И над всем этим необъятно-просторным миром царили величавые спокойствие и тишина. Но не та абсолютная тишина, от которой закладывает уши и в душе поселяется неосознанная тревога, а тишина особенная – наполненная равномерными всплесками весел и шелестом речных струй, обегающих борта шлюпки; свистом, щебетом, стрекотом, чириканьем птичьей живности, по-хозяйски осваивающей прибрежные кустарники и деревья; долетающим издалека ревом оленей, зовущих на свидание своих легконогих красавиц олених; непрерывным звоном мошкары, серыми полупрозрачными тучками висящей над водой, и изредка падающим с высоты клекотом кружащих в синеве ширококрылых орланов…
Такую тишину можно смело назвать тишиной естественной жизни, думал Невельской, с наслаждением слушая ее и в то же время внимательно оглядывая открывающиеся заливы и протоки. Надо сказать, их тут было видимо-невидимо, и все, как говорится, «на одно лицо»: подмытый низкий бережок или песчаный приберег вдруг убегают от реки, открывая разноширокие входы в протоки и приглашая войти в них, но за привлекательностью входа, в глубине его, каждый раз просматриваются те же низкие берега, густо заросшие и наверняка заболоченные. Нет, опять не годится!
Толмачи Позвейн и Афанасий неплохо знали эти места. Они сидели на носовой банке позади капитана, покуривали длинные трубочки с тонкими мундштуками и, дополняя друг друга, объясняли Невельскому названия редких гиляцких деревушек и тунгусских стоянок, островов и крупных проток, которые вполне можно было принять за устья самостоятельных рек, впадающих в Амур.
– Пальво, – сказал Позвейн, показав трубкой на несколько дымков, при полном безветрии столбом поднимавшихся над чащей леса.
– Деревня нибах
[37]
, Пальво называется, – счел нужным пояснить Афанасий. – Протока там. Глубокая, однако. Берег хороший. Каменный.
– Каменный? – обрадовался Невельской и обернулся к рулевому. – Заходим в протоку.

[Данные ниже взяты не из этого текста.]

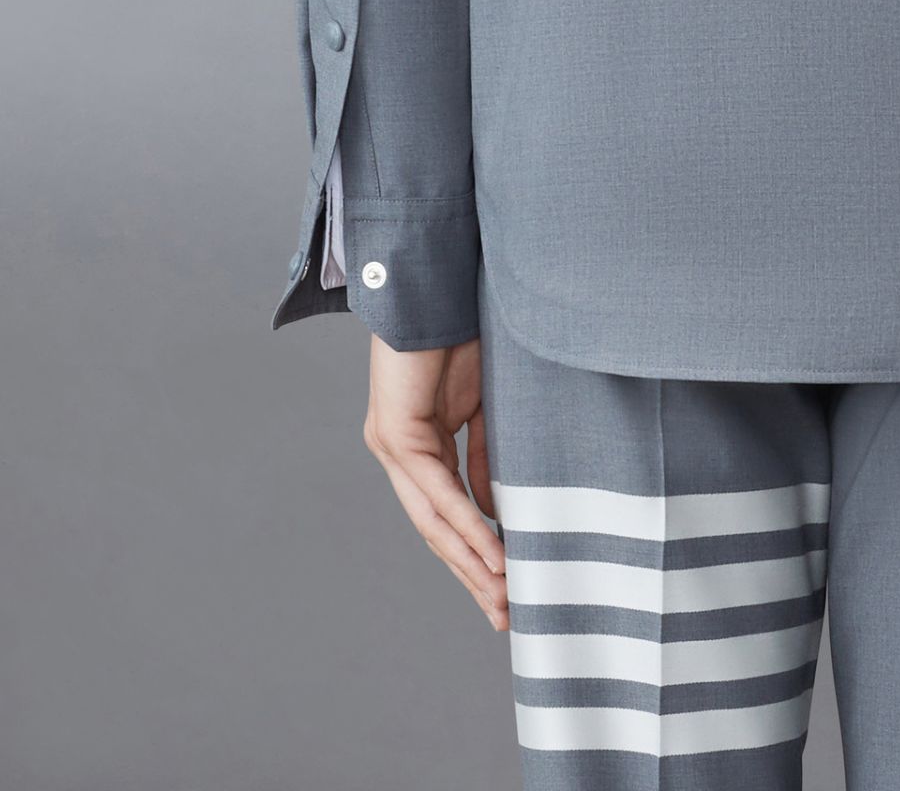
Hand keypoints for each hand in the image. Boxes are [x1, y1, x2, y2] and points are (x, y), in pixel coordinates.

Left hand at [363, 334, 507, 628]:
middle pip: (436, 531)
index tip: (507, 591)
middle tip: (505, 615)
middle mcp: (398, 452)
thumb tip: (495, 516)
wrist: (442, 285)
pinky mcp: (394, 432)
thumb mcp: (487, 411)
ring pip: (432, 521)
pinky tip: (490, 553)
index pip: (445, 517)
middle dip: (472, 576)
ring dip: (471, 562)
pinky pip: (436, 490)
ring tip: (502, 595)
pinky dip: (467, 524)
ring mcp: (392, 445)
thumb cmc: (467, 336)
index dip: (475, 557)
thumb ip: (486, 462)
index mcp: (420, 446)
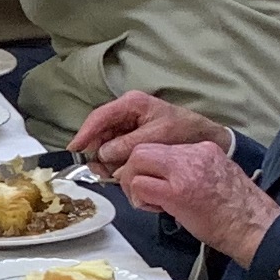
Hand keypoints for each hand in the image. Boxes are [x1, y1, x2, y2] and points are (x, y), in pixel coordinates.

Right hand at [73, 88, 227, 177]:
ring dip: (106, 160)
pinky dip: (115, 162)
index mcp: (132, 104)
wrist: (205, 138)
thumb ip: (129, 145)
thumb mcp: (157, 136)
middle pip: (100, 132)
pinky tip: (120, 172)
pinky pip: (116, 150)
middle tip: (98, 171)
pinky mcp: (132, 138)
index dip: (85, 134)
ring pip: (106, 143)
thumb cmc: (185, 131)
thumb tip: (104, 154)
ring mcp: (128, 125)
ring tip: (112, 175)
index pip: (100, 117)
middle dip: (96, 152)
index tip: (74, 149)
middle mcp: (126, 112)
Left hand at [116, 139, 279, 266]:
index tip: (150, 180)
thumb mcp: (217, 175)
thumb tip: (163, 175)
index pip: (160, 146)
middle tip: (138, 191)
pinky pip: (141, 186)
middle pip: (143, 149)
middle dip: (132, 170)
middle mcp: (193, 153)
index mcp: (203, 148)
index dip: (148, 164)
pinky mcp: (177, 193)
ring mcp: (184, 171)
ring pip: (137, 162)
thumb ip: (190, 169)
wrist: (254, 228)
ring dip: (133, 185)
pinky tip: (156, 210)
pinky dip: (140, 199)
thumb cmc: (238, 212)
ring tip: (148, 202)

В полумиле от устья протоки открылась отличная бухта с высоким каменистым берегом, защищенная от основного течения, а значит, от ледохода. Можно сказать, идеальная для зимней стоянки судов. Невельской сразу решил остановить на ней свой выбор, однако для очистки совести задержался, чтобы обследовать все окрест, и убедился, что первоначальное впечатлеиие оказалось самым верным. Глаз – компа́с, удовлетворенно усмехнулся капитан и удивился своему самодовольству: прежде ничего подобного за ним не замечалось. Неужто и впрямь начал ощущать себя героем? Но удивление промелькнуло и ушло, а удовлетворение осталось – первый пункт программы выполнен, и это хотя бы частично оправдывало перед императором его заход в Амур.
После Пальвинской протоки шлюпка еще двадцать миль поднималась вверх по реке, до гиляцкого селения Тыр: оба переводчика утверждали, что там частенько появляются маньчжурские торговые люди, и Невельской должен был это проверить.

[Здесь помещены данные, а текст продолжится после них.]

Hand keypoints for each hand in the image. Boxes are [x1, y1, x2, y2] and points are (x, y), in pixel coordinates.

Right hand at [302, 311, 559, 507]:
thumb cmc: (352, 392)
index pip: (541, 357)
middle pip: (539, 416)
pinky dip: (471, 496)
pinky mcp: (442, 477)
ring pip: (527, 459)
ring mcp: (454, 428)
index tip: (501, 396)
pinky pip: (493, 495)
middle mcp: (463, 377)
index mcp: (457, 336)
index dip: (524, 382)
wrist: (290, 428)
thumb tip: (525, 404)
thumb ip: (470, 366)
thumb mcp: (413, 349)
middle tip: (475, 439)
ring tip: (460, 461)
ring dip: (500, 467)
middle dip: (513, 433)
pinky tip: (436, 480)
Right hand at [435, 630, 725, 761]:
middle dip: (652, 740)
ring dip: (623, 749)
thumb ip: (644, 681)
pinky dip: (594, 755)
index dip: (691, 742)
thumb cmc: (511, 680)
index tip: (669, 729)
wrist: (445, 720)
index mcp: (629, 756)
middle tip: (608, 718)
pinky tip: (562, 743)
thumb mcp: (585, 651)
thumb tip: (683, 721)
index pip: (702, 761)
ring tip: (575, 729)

Селение он разглядел издалека в подзорную трубу. Вернее, сначала увидел высокую скалу, на вершине которой живописно развалились остатки какой-то постройки из камня, видимо, достаточно древние, поскольку кое-где уже поросли довольно высокими то ли елями, то ли пихтами. На вопрос «Что это?» Афанасий равнодушно сказал: «Дацан
[38]
, однако». Подумал и добавил: «Давно-давно сгорел, мой народ монахов прогнал».
Избы селения – маньчжурского типа, с двускатной крышей без трубы – расположились в длинный ряд на слегка всхолмленном берегу к северу от скалы. Невельской насчитал их полтора десятка, следовательно, здесь жили не менее семидесяти семей, а может, и того больше. За избами возвышались на столбах амбары, обычно летнее жилище гиляков. Эти сведения Геннадий Иванович почерпнул из рассказов Орлова, который, занимаясь расторжкой, неплохо познакомился с бытом гиляков, тунгусов, негидальцев, мангунов и других мелких амурских народцев.